Extracted page text data
▼
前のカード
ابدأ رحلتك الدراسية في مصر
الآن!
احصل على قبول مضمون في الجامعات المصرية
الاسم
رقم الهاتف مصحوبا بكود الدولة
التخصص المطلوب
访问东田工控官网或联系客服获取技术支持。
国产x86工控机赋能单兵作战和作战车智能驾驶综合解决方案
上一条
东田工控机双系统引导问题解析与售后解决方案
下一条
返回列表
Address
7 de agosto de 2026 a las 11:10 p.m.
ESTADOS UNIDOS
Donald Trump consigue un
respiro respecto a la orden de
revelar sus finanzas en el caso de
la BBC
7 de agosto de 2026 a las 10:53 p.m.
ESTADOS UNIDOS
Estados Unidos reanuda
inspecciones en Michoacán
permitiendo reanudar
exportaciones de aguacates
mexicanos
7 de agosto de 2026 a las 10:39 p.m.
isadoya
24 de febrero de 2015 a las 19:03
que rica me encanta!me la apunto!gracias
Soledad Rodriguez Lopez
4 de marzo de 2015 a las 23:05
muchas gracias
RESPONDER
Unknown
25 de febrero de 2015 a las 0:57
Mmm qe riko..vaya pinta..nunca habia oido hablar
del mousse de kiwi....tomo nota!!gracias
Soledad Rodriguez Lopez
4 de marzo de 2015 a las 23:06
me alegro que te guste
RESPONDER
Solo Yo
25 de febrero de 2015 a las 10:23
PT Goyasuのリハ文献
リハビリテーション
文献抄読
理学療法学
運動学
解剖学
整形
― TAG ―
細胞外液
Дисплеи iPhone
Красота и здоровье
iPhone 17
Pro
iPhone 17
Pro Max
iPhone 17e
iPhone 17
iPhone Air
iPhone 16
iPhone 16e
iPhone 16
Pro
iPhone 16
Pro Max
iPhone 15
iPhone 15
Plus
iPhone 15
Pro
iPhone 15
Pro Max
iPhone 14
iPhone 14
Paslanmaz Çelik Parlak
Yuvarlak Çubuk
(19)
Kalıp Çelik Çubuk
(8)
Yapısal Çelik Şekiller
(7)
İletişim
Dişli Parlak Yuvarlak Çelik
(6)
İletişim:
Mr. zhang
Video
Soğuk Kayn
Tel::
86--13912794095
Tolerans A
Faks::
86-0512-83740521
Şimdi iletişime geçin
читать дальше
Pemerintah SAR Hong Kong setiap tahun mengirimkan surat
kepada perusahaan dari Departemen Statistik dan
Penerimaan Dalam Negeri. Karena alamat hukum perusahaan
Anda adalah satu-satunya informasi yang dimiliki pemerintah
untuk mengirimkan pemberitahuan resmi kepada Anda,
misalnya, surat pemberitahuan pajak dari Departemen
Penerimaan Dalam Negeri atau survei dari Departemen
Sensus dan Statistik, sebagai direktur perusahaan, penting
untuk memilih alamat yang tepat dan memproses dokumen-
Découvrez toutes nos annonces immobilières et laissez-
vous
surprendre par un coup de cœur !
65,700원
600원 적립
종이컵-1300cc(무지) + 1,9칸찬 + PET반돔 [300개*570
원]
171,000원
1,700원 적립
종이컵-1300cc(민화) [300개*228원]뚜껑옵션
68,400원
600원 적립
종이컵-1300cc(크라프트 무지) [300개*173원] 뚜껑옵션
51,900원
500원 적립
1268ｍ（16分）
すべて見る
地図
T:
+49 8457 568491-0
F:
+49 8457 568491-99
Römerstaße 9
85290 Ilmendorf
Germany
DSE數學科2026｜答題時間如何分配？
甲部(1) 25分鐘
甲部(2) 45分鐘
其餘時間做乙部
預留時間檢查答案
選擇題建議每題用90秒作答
▲
A line qualifies when it holds the word "Statistik"; report all qualifying lines from the records above.

**Solution to this problem:**
kepada perusahaan dari Departemen Statistik dan
Sensus dan Statistik, sebagai direktur perusahaan, penting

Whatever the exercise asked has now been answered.